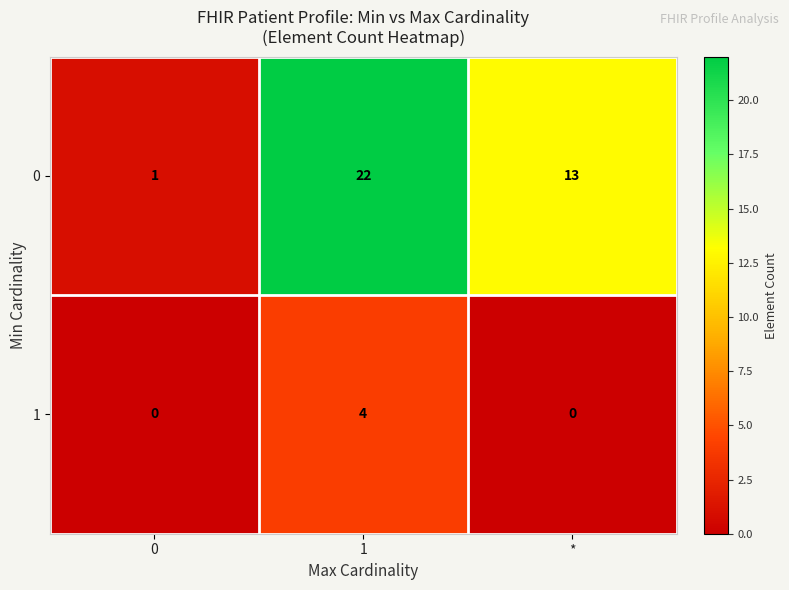

Reading right to left, transcribe all the data shown in this chart.

0: 13	22	1
1: 0	4	0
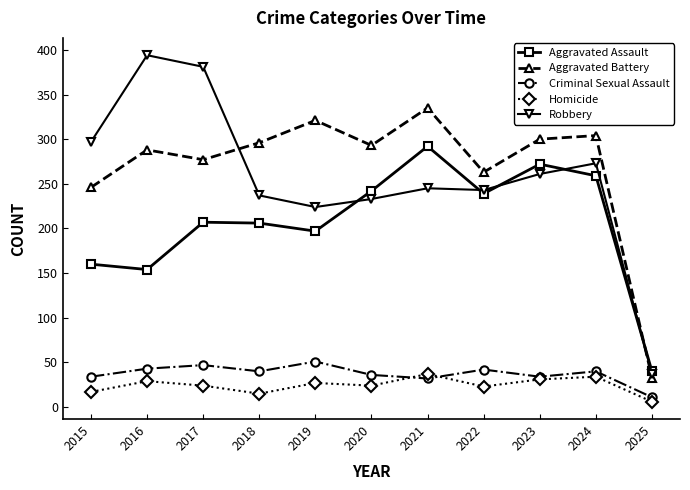

Which series changed the most between 2016 and 2022?

Robbery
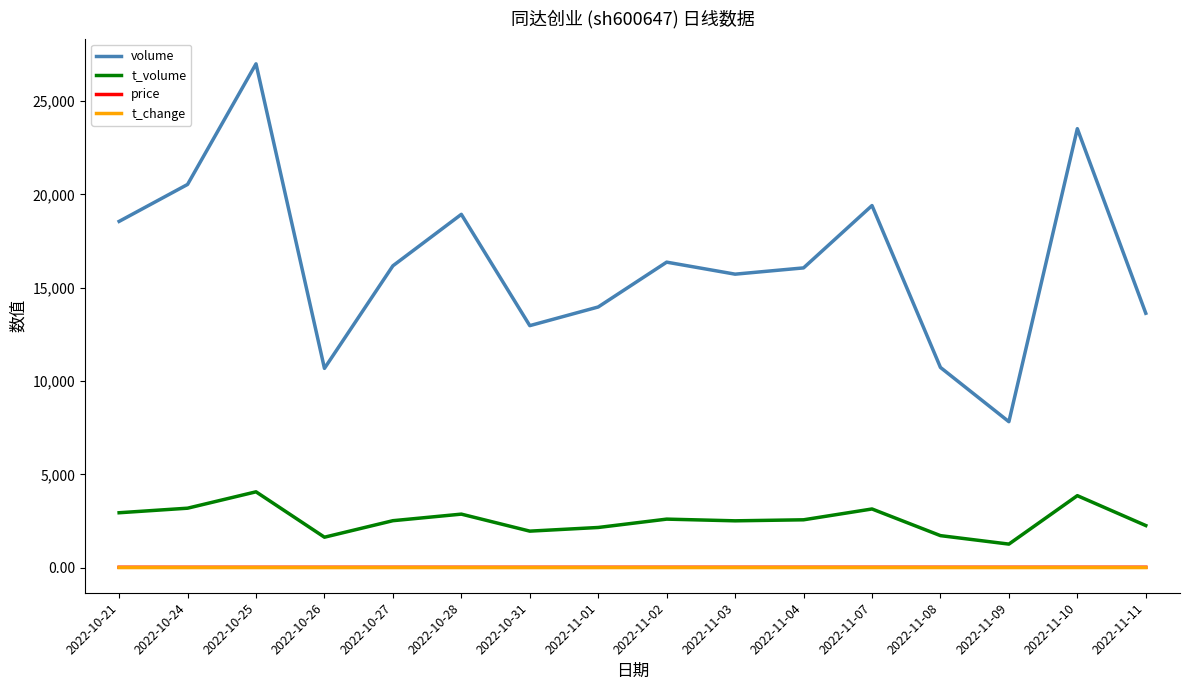

What are all the series names shown in the legend?

volume, t_volume, price, t_change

-*-*-

Problem description: Locate each line above that contains the word "series", and copy every such line in full.

Result for this task:
Which series changed the most between 2016 and 2022?
What are all the series names shown in the legend?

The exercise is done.